Thanks everyone, your support does help! My mum and her sisters tend to be very critical of each others' parenting, so I know what I'm in for! They're very much of the 'don't spoil them, don't make a rod for your own back' school of thought so I know I'm going to get eyebrows raised about how often I feed him and how long it takes. I know with some relatives too that I'll have to wrestle him off them to feed. They'll want to jiggle him around and play with him (which he HATES when he's any bit hungry) and then when they toddle off home I'll be left with a seriously angry baby! Grr. Oh well no point in getting myself worked up about it before it even happens. I'll probably be back on this thread when I'm in Ireland moaning and whinging lol.

OP posts:
DoodleAlley · 31/03/2011 11:09

Do you feed on demand or to a fairly predictable routine? If it's a routine then set an audible alarm on your phone fiveibs before so they can hear it's nothing personal when you have to take him off them and you could say jokingly "hey ho the alarm calls!!"?

Just a thought?

WriterofDreams · 31/03/2011 11:14

That's a good idea Doodle but it won't work for me as I feed him on demand and there really is very little pattern to it (apart from the fact that it's pretty darn often!)

OP posts:
DoodleAlley · 31/03/2011 11:48

Ok that's fair enough.
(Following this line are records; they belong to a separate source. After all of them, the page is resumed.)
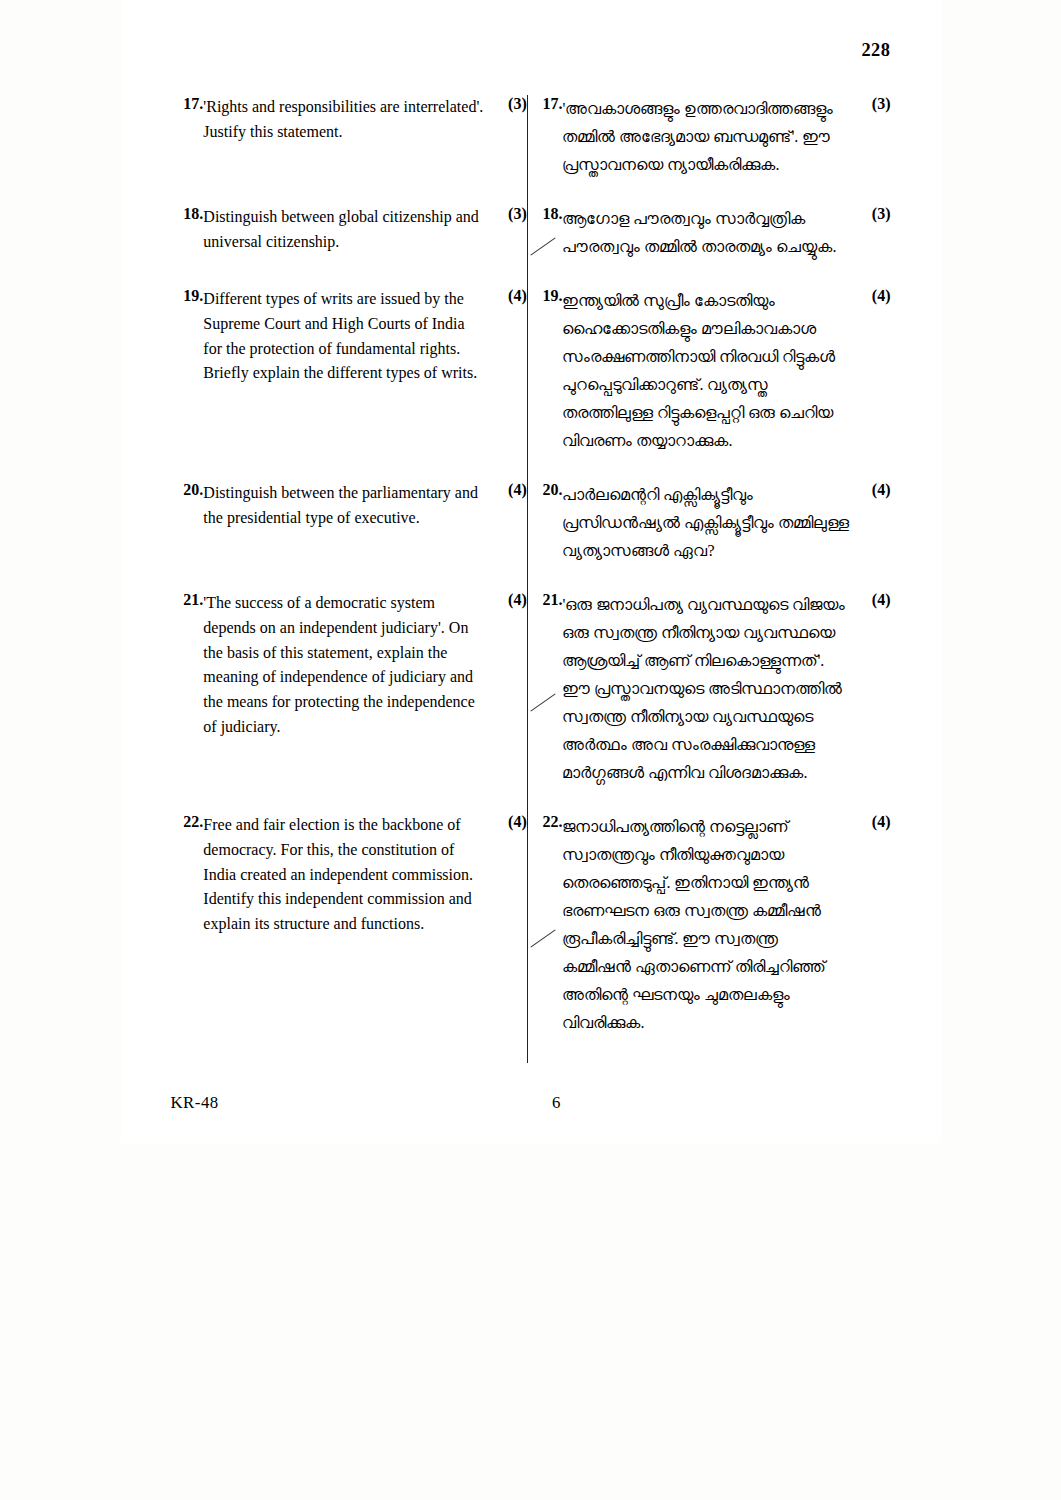228
| 17. | 'Rights and responsibilities are interrelated'. Justify this statement. | (3) | | 17. | 'അവകാശങ്ങളും ഉത്തരവാദിത്തങ്ങളും തമ്മിൽ അഭേദ്യമായ ബന്ധമുണ്ട്'. ഈ പ്രസ്താവനയെ ന്യായീകരിക്കുക. | (3) |
| 18. | Distinguish between global citizenship and universal citizenship. | (3) | | 18. | ആഗോള പൗരത്വവും സാർവ്വത്രിക പൗരത്വവും തമ്മിൽ താരതമ്യം ചെയ്യുക. | (3) |
| 19. | Different types of writs are issued by the Supreme Court and High Courts of India for the protection of fundamental rights. Briefly explain the different types of writs. | (4) | | 19. | ഇന്ത്യയിൽ സുപ്രീം കോടതിയും ഹൈക്കോടതികളും മൗലികാവകാശ സംരക്ഷണത്തിനായി നിരവധി റിട്ടുകൾ പുറപ്പെടുവിക്കാറുണ്ട്. വ്യത്യസ്ത തരത്തിലുള്ള റിട്ടുകളെപ്പറ്റി ഒരു ചെറിയ വിവരണം തയ്യാറാക്കുക. | (4) |
| 20. | Distinguish between the parliamentary and the presidential type of executive. | (4) | | 20. | പാർലമെന്ററി എക്സിക്യൂട്ടീവും പ്രസിഡൻഷ്യൽ എക്സിക്യൂട്ടീവും തമ്മിലുള്ള വ്യത്യാസങ്ങൾ ഏവ? | (4) |
| 21. | 'The success of a democratic system depends on an independent judiciary'. On the basis of this statement, explain the meaning of independence of judiciary and the means for protecting the independence of judiciary. | (4) | | 21. | 'ഒരു ജനാധിപത്യ വ്യവസ്ഥയുടെ വിജയം ഒരു സ്വതന്ത്ര നീതിന്യായ വ്യവസ്ഥയെ ആശ്രയിച്ച് ആണ് നിലകൊള്ളുന്നത്'. ഈ പ്രസ്താവനയുടെ അടിസ്ഥാനത്തിൽ സ്വതന്ത്ര നീതിന്യായ വ്യവസ്ഥയുടെ അർത്ഥം അവ സംരക്ഷിക്കുവാനുള്ള മാർഗ്ഗങ്ങൾ എന്നിവ വിശദമാക്കുക. | (4) |
| 22. | Free and fair election is the backbone of democracy. For this, the constitution of India created an independent commission. Identify this independent commission and explain its structure and functions. | (4) | | 22. | ജനാധിപത്യത്തിന്റെ നട്ടെല്ലാണ് സ്വാതന്ത്രവും നീതിയുക്തവുമായ തെരഞ്ഞെടുപ്പ്. ഇതിനായി ഇന്ത്യൻ ഭരണഘടന ഒരു സ്വതന്ത്ര കമ്മീഷൻ രൂപീകരിച്ചിട്ടുണ്ട്. ഈ സ്വതന്ത്ര കമ്മീഷൻ ഏതാണെന്ന് തിരിച്ചറിഞ്ഞ് അതിന്റെ ഘടനയും ചുമതലകളും വിവരിക്കുക. | (4) |
KR-48
6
Your son knows what he wants!!

Well know that you've got us supporting you even if no-one in the room does xx

architien · 31/03/2011 12:26

"Oh yes regular feeding is good sign, plus any excuse for a cuddle!"

"Well naturally a drink that is healthy is healthy for as long as they need it but after a while they'll be getting solids too" :D

" Yes we (trying to be inclusive) do produce lovely babies don't we" Big smile

"Well for me this works, I'm lucky, I needn't bother with any expense of powder"

"Health visitor is very pleased with him and comments on how well he's developing"

Keep in mind that you might not be able to relax enough to "let-down" if you find this happening dont worry and that it'd be nice to give yourself a break from the crowds. Don't feed in the loo, find a nice comfy clean quiet room or if it gets a bit much pop the radio on in the car. I used to pop upstairs to the bedroom, or if I was out I'd quietly ask a member of staff if there was somewhere quiet and clean I could sit most folk are very very understanding. Pack lots of easy access tops and dresses, really helps!

Be really proud that you are able to answer their questions and let any bad comments be like water on a duck's back as those sort of comments are often designed to justify their own decisions, much like bullying.

Chin up and best foot forward!

chipmonkey · 31/03/2011 13:52

Writer, do you have a nice cousin or sister you could draft in to help you out?